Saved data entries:
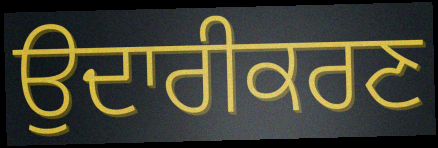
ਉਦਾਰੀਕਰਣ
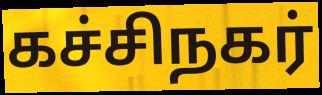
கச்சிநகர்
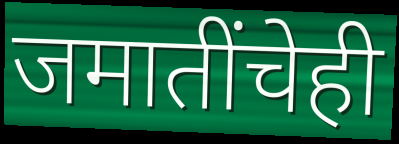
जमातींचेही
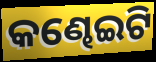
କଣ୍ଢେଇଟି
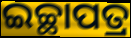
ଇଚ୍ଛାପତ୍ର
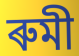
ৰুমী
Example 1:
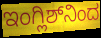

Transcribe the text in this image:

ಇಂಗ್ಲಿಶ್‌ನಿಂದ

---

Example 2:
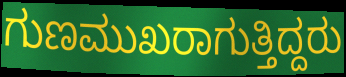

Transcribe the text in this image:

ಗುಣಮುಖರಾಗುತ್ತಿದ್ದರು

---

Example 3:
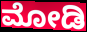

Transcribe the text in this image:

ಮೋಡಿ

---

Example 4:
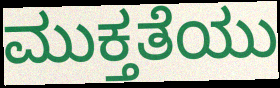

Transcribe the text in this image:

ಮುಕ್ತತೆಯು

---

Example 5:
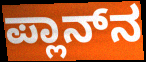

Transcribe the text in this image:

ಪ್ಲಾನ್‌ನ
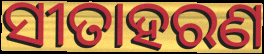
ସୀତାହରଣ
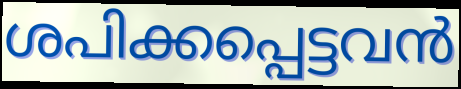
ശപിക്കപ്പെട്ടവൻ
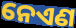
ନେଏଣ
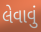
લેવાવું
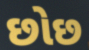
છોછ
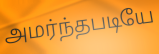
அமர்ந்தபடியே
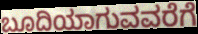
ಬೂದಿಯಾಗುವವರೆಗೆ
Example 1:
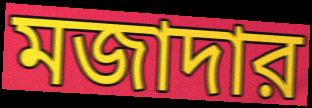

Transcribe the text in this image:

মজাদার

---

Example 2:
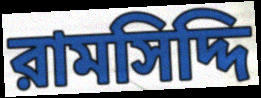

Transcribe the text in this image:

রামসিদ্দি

- _About this task_
Report, for the data above, every line in which the string "Example" appears.

- _Answer to this problem_
Example 1:
Example 2:
Example 3:
Example 4:
Example 5:
Example 1:
Example 2:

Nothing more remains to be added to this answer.